To evaluate the comparative efficacy and tolerability of naratriptan in the treatment of acute attacks of migraine.

Meta-analysis of randomised controlled trials using a random effects model.

A total of 4499 patients suffering from moderate or severe attacks of acute migraine reported in ten trials.

Response rate ratios for headache relief, pain-free response and sustained relief (4-24 hours). Adverse events were estimated with the rate ratio (RR), risk difference and number needed to harm.

Pooled RRs relative to placebo for pain-free response at 2 and 4 hours for naratriptan 2.5 mg were 2.52 (95% CI: 1.78-3.57) and 2.58 (1.99-3.35). Naratriptan 2.5 mg was more effective than naratriptan 1 mg; the corresponding RRs for pain-free response at 2 and 4 hours were 1.54 (95% CI: 1.28-1.86) and 1.35 (1.20-1.51). In contrast, naratriptan 2.5 mg was less effective in pain-free response than either rizatriptan 10 mg at 4 hours (RR: 0.68; 95% CI: 0.55-0.85) or sumatriptan 100 mg at 4 hours (RR: 0.79; 95% CI: 0.67-0.93). However, significantly fewer patients experienced adverse effects with naratriptan 2.5 mg than with rizatriptan 10 mg (RR: 0.73; 95% CI: 0.56-0.97) or sumatriptan 100 mg (RR: 0.68; 95% CI: 0.55-0.86).
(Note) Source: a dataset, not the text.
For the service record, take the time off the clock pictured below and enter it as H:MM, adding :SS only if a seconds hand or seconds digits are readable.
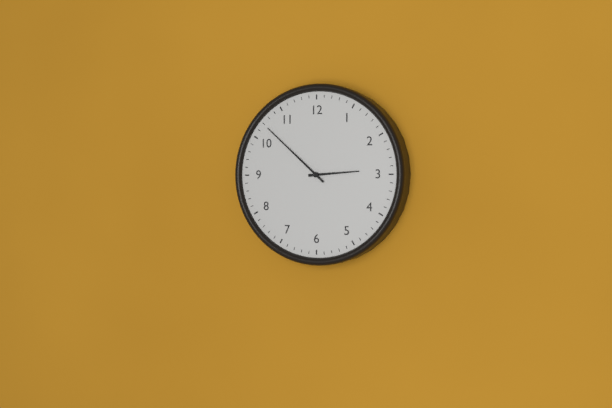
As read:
2:52
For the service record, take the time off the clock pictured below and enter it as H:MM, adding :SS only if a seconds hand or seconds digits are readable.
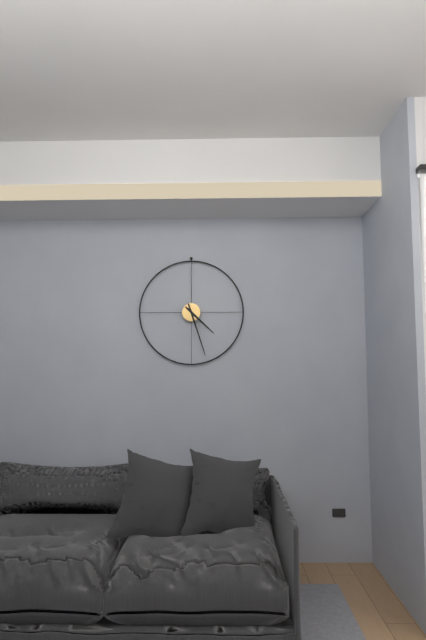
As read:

Naratriptan is an effective and well-tolerated treatment for acute attacks of migraine. Head-to-head comparisons suggest that naratriptan 2.5 mg is significantly more effective than the 1 mg dose. Rizatriptan 10 mg and sumatriptan 100 mg were superior to naratriptan in terms of headache relief, while zolmitriptan 2.5 mg seemed to have comparable efficacy. Randomised controlled trials have shown that at licensed doses (1 and 2.5 mg), naratriptan is associated with a lower incidence of adverse effects than rizatriptan, sumatriptan and zolmitriptan. The incidence rates of adverse effects were similar to placebo.